Tuesday, December 13, 2016

Seven things "Best of" Lists can teach us

We are awash in "best books" lists this time of year. NPR's Book Concierge Guide to 2016's Great Reads. The New York Times Notable Children's Books of 2016. The Association of Library Service To Children's Notable Children's Books 2016. I could go on and on and on (but I won't... And heck, if you're reading this, and you want more, you have an internet connection. Go for it.)

Amid all the list-reading, I decided to work out what we can learn from and do with these lists. I've come up with seven, but feel free to add your additional ideas in comments.

And without further ado, here's my list of what to do with these lists:

1. Play the game - a "best of" list is a scorecard of sorts, where we get to ask ourselves, how many of these have I read? The more you read, and liked, on a list, the smarter that list's judging committee. Or isn't that obvious?

2. Play the other game - how many of the authors and illustrators of those books have you met and/or seen speak at an SCBWI conference or book signing?

3. A "best of" list can suggest books we haven't read yet that we simply must check out, helping us build our personal "to read" list.

4. A "best of" list can be aspirational. Are there qualities in the selected books that you see in your own work? As you shape and craft your current work-in-progress, what qualities would have you place it on a "best of" list?

5. It's inspiration to look back on our year of reading and create our own "Best Of" list. What books do we still remember? What books still move us, weeks (or months) after reading them?
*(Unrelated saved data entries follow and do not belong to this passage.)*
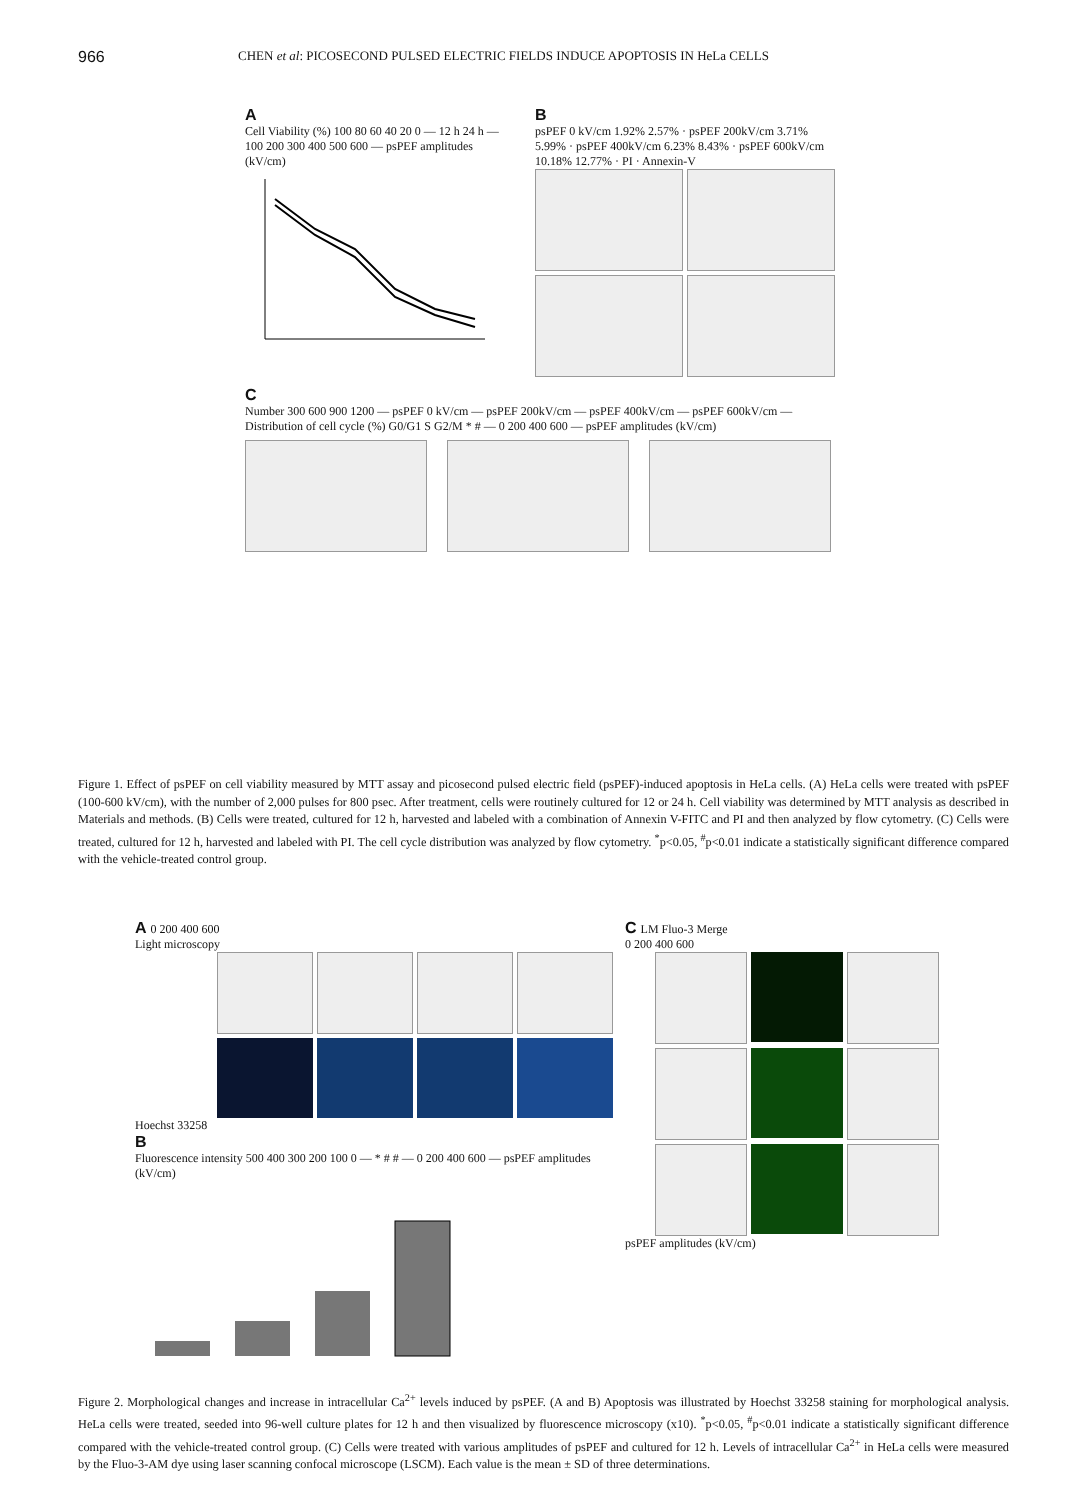966 CHEN et al: PICOSECOND PULSED ELECTRIC FIELDS INDUCE APOPTOSIS IN HeLa CELLS
A
Cell Viability (%) 100 80 60 40 20 0 — 12 h 24 h — 100 200 300 400 500 600 — psPEF amplitudes (kV/cm)
B
psPEF 0 kV/cm 1.92% 2.57% · psPEF 200kV/cm 3.71% 5.99% · psPEF 400kV/cm 6.23% 8.43% · psPEF 600kV/cm 10.18% 12.77% · PI · Annexin-V
C
Number 300 600 900 1200 — psPEF 0 kV/cm — psPEF 200kV/cm — psPEF 400kV/cm — psPEF 600kV/cm — Distribution of cell cycle (%) G0/G1 S G2/M * # — 0 200 400 600 — psPEF amplitudes (kV/cm)
Figure 1. Effect of psPEF on cell viability measured by MTT assay and picosecond pulsed electric field (psPEF)-induced apoptosis in HeLa cells. (A) HeLa cells were treated with psPEF (100-600 kV/cm), with the number of 2,000 pulses for 800 psec. After treatment, cells were routinely cultured for 12 or 24 h. Cell viability was determined by MTT analysis as described in Materials and methods. (B) Cells were treated, cultured for 12 h, harvested and labeled with a combination of Annexin V-FITC and PI and then analyzed by flow cytometry. (C) Cells were treated, cultured for 12 h, harvested and labeled with PI. The cell cycle distribution was analyzed by flow cytometry. <sup>*</sup>p<0.05, <sup>#</sup>p<0.01 indicate a statistically significant difference compared with the vehicle-treated control group.
A 0 200 400 600
Light microscopy
Hoechst 33258
B
Fluorescence intensity 500 400 300 200 100 0 — * # # — 0 200 400 600 — psPEF amplitudes (kV/cm)
C LM Fluo-3 Merge
0 200 400 600
psPEF amplitudes (kV/cm)
Figure 2. Morphological changes and increase in intracellular Ca<sup>2+</sup> levels induced by psPEF. (A and B) Apoptosis was illustrated by Hoechst 33258 staining for morphological analysis. HeLa cells were treated, seeded into 96-well culture plates for 12 h and then visualized by fluorescence microscopy (x10). <sup>*</sup>p<0.05, <sup>#</sup>p<0.01 indicate a statistically significant difference compared with the vehicle-treated control group. (C) Cells were treated with various amplitudes of psPEF and cultured for 12 h. Levels of intracellular Ca<sup>2+</sup> in HeLa cells were measured by the Fluo-3-AM dye using laser scanning confocal microscope (LSCM). Each value is the mean ± SD of three determinations.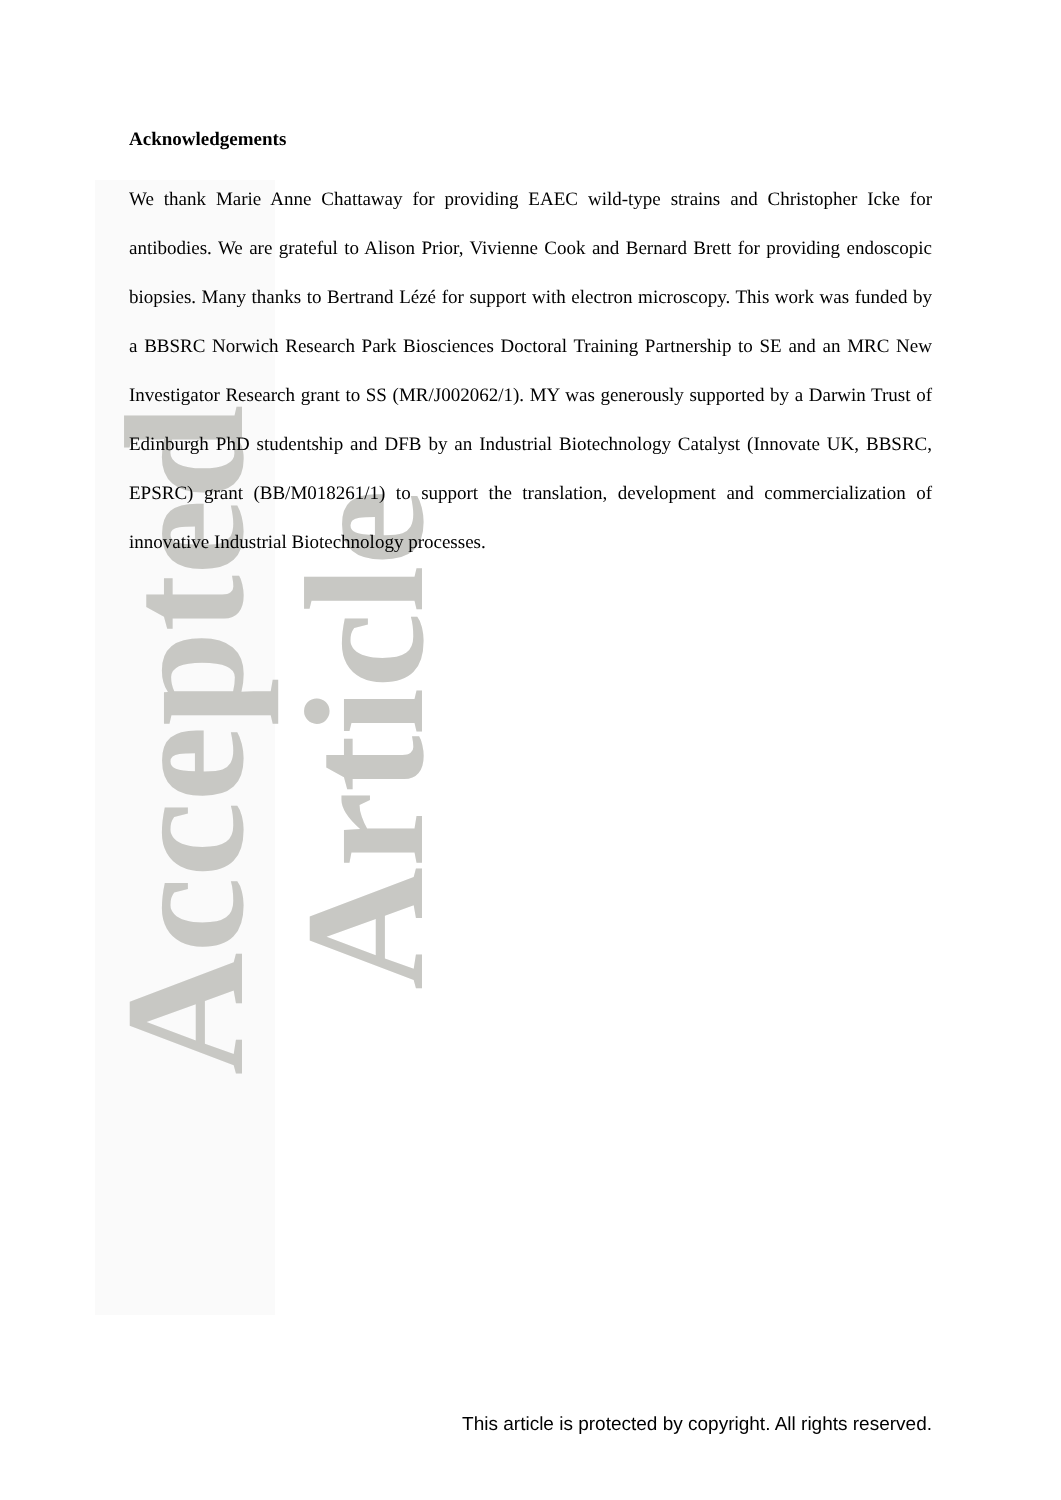Accepted Article
Acknowledgements
We thank Marie Anne Chattaway for providing EAEC wild-type strains and Christopher Icke for antibodies. We are grateful to Alison Prior, Vivienne Cook and Bernard Brett for providing endoscopic biopsies. Many thanks to Bertrand Lézé for support with electron microscopy. This work was funded by a BBSRC Norwich Research Park Biosciences Doctoral Training Partnership to SE and an MRC New Investigator Research grant to SS (MR/J002062/1). MY was generously supported by a Darwin Trust of Edinburgh PhD studentship and DFB by an Industrial Biotechnology Catalyst (Innovate UK, BBSRC, EPSRC) grant (BB/M018261/1) to support the translation, development and commercialization of innovative Industrial Biotechnology processes.
This article is protected by copyright. All rights reserved.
6. A reminder that the value of what we create is not solely determined by best of (or best-seller, or award) lists. The value of our work is determined in many ways, including our personal satisfaction with what we've created, the impact on a single reader, the conversations our work sparks... success of our endeavors has many, many definitions, and we can't fall into the fame-or-nothing mindset trap. Creative value is more interesting (and nuanced and complex) than that.

7. The differences between the many lists should remind (and re-assure) us that this is all subjective – and maybe everyone shouldn't take these lists so seriously. But having said that, being included on a "best of" list is absolutely something to celebrate.

Cheers to everyone on a "Best Of" list - even if it's a list of our own design!